Blog Tag and Author page blocking with robots.txt

Forum Moderators: goodroi

Message Too Old, No Replies

Blog Tag and Author page blocking with robots.txt

seojustin

11:30 pm on Dec 2, 2016 (gmt 0)

I have a blog on my site with author (/blog/author/name) and tag (/blog/tag/tagname) pages starting to add up.There are close to 200 out of about 1200 total pages. My opinion is that these are adding little value and taking up crawl budget.

What do you think about blocking those subfolders in the robots.txt file? And to do that would I just use Disallow: /blog/author/ and Disallow: /blog/tag/ in the robots.txt file?

In addition to blocking them from the crawl I would also NoIndex them from Wordpress so they stopped showing up in SERPs.

How do you all handle Author and Tag pages?

Any thoughts would be greatly appreciated. Thanks

keyplyr

12:14 am on Dec 3, 2016 (gmt 0)

Hi seojustin and welcome to WebmasterWorld [webmasterworld.com]

would I just use Disallow: /blog/author/ and Disallow: /blog/tag/ in the robots.txt file?

Yes, that's correct; which ever works towards your needs.

What "crawl budget." are you referring to?

As for the WP noindex question, I'll yield to those more knowledgeable with WP.

not2easy

2:37 am on Dec 3, 2016 (gmt 0)

Is this a WordPress blog? It's a good idea to limit the types of pages that are indexed since WP offers so many ways to find the same content. The problem with disallowing the pages you don't want to index is that robots will follow links from one part of your site to another. So you can tell Google not to crawl your /tag/ directories but that does not prevent them from being indexed.
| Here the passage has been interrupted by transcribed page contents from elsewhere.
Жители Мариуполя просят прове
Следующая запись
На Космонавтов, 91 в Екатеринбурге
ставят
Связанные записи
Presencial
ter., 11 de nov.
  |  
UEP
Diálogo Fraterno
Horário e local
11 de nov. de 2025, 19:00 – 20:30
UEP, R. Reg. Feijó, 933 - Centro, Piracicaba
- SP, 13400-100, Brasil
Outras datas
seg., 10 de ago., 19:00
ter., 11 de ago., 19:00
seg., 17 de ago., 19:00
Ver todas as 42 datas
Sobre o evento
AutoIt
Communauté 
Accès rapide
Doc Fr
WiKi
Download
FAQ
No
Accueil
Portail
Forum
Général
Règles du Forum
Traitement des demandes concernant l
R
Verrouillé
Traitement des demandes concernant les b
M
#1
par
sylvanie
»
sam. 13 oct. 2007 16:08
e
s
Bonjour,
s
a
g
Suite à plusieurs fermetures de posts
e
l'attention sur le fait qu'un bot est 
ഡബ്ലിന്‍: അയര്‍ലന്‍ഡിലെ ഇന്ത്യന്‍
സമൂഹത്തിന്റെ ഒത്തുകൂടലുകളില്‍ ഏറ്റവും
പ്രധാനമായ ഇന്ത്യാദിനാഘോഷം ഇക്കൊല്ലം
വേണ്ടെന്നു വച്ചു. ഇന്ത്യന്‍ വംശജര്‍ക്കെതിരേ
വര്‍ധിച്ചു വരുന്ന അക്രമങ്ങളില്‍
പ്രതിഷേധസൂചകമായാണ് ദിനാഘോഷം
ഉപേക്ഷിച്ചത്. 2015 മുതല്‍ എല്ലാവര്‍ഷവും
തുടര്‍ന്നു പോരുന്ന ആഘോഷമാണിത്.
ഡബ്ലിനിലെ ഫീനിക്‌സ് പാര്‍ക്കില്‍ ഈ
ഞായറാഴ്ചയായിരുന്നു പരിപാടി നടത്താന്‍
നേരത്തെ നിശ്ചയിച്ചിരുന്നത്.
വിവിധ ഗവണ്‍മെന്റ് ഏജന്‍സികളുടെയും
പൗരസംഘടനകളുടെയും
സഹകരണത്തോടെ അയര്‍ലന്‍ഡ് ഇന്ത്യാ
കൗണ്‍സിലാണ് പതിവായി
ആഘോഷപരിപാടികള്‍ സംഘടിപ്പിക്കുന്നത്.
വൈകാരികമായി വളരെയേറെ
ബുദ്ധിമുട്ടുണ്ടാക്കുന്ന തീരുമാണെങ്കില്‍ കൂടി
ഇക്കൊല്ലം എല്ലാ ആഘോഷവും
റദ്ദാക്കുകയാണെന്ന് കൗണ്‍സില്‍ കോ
Are you using a plugin to create your sitemaps and if so does your plugin give you control of what taxonomy is being submitted?

phranque

5:29 am on Dec 3, 2016 (gmt 0)

The problem with disallowing the pages you don't want to index is that robots will follow links from one part of your site to another. So you can tell Google not to crawl your /tag/ directories but that does not prevent them from being indexed.

another way of stating this is that when the crawler is blocked by robots.txt it won't see the noindex.
it does however know the url and perhaps some anchor text and context...

keyplyr

6:27 am on Dec 3, 2016 (gmt 0)

Which is why access to robots.txt should always be allowed. So don't block the crawler by name, only noindex the specific files/pages.